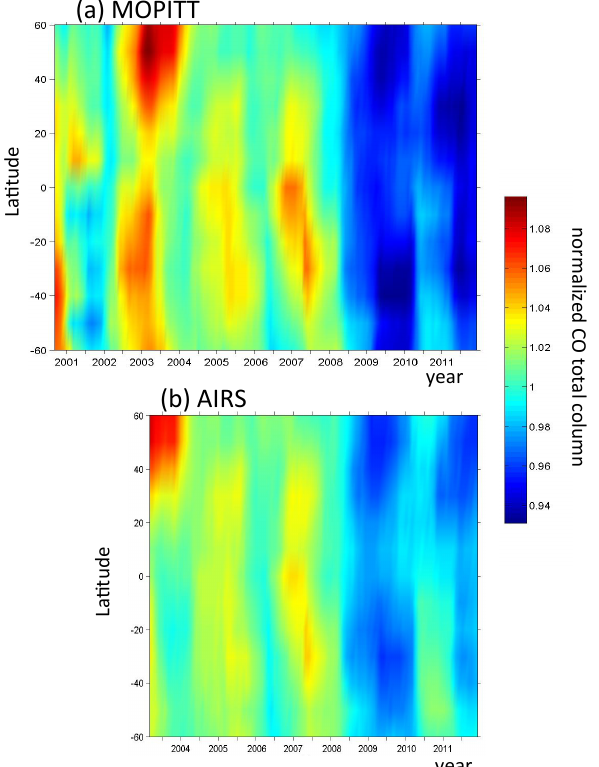
Fig. 9. Time series of normalized CO total column for zonal, 12- month running averages. Total CO columns are normalized to the average column in each 10 ◦ latitudinal band. (a) shows MOPITT data from Sep. 2000 to Nov. 2011. (b) shows AIRS data from April 2003 to November 2011. (First and last 6 months of 12-month run- ning averages are not considered, as described in the text.)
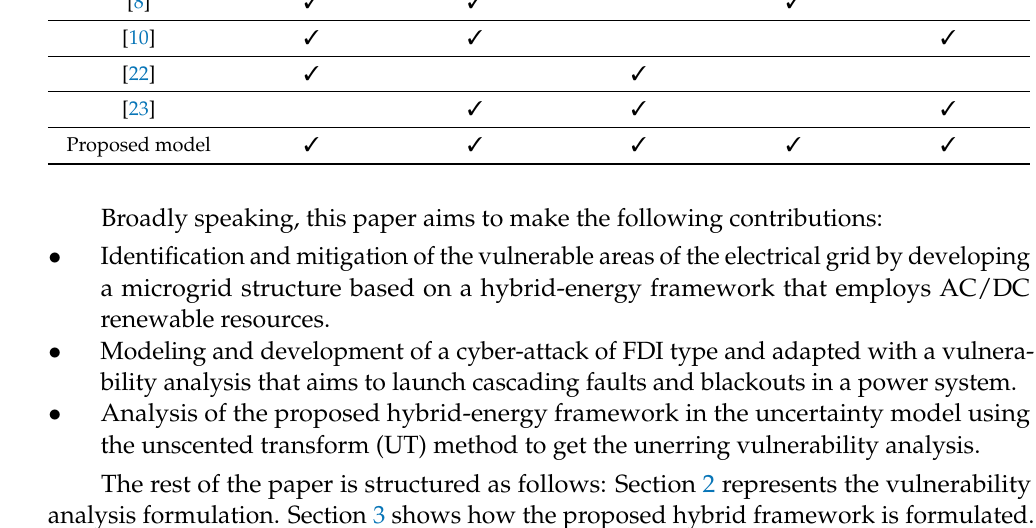
Table 1. Categorization of the different approaches. AC Microgrid DC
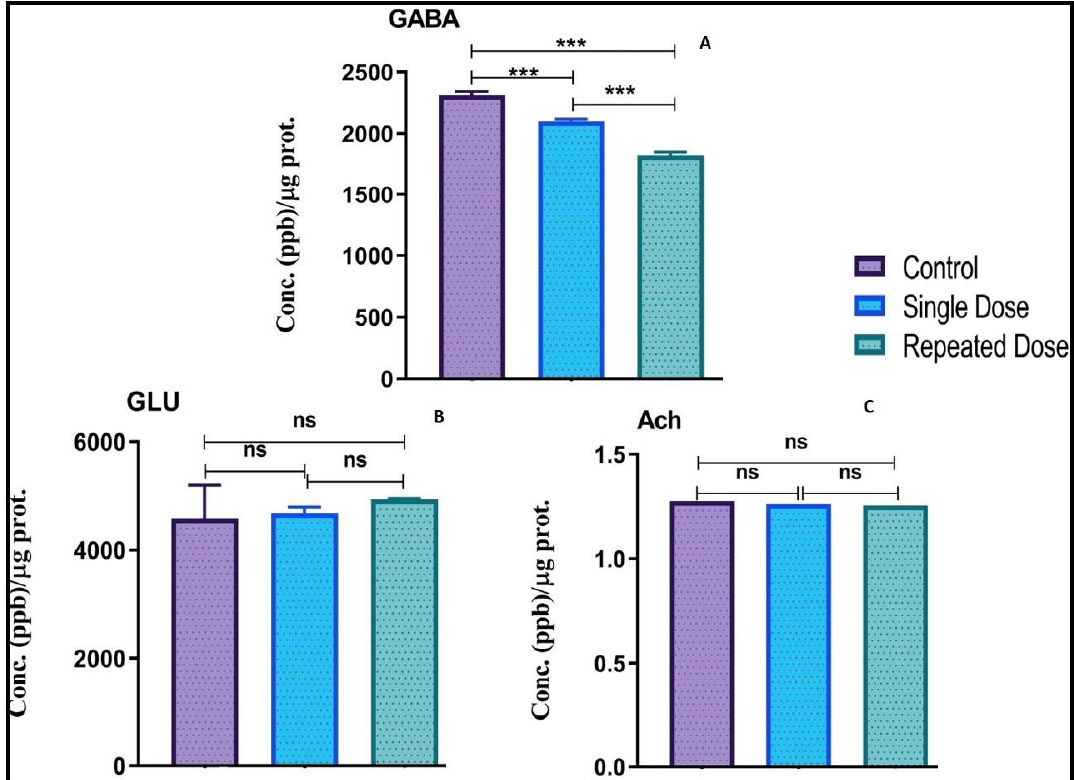
Figure 7. Modulation of Neurotransmitters levels in the normal and epileptic group. Neurotransmitters analysis in zebrafish brain after 10 days of pilocarpine treatment. GABA ( A ), Glutamate (GLU) ( B ), and Acetylcholine (Ach) ( C ) levels were estimated in the zebrafish brain using LC-MS/MS. Data are represented as mean ± SEM, n = 6 and statistically analyzed by one-way ANOVA followed by Sidak’s multiple comparison test * p < 0.05, ** p < 0.01, and *** p < 0.001.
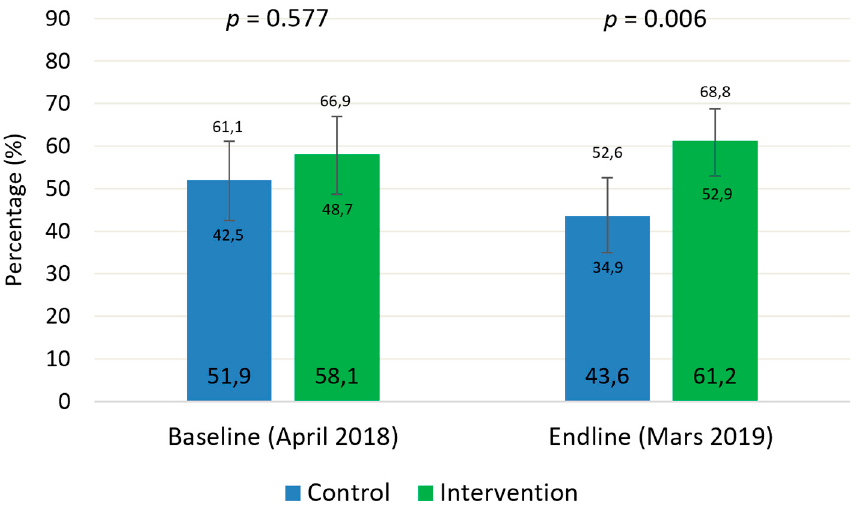
Figure 1. Coverage of severe acute malnutrition treatment in the study groups before and after the intervention.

Exercise requirements - Exactly those lines that run from the line holding "Figure 7. Modulation" to the end of the listing above, both included, are to be reproduced, with pictures left out.

Problem solution -
Figure 7. Modulation of Neurotransmitters levels in the normal and epileptic group. Neurotransmitters analysis in zebrafish brain after 10 days of pilocarpine treatment. GABA ( A ), Glutamate (GLU) ( B ), and Acetylcholine (Ach) ( C ) levels were estimated in the zebrafish brain using LC-MS/MS. Data are represented as mean ± SEM, n = 6 and statistically analyzed by one-way ANOVA followed by Sidak’s multiple comparison test * p < 0.05, ** p < 0.01, and *** p < 0.001.
Figure 1. Coverage of severe acute malnutrition treatment in the study groups before and after the intervention.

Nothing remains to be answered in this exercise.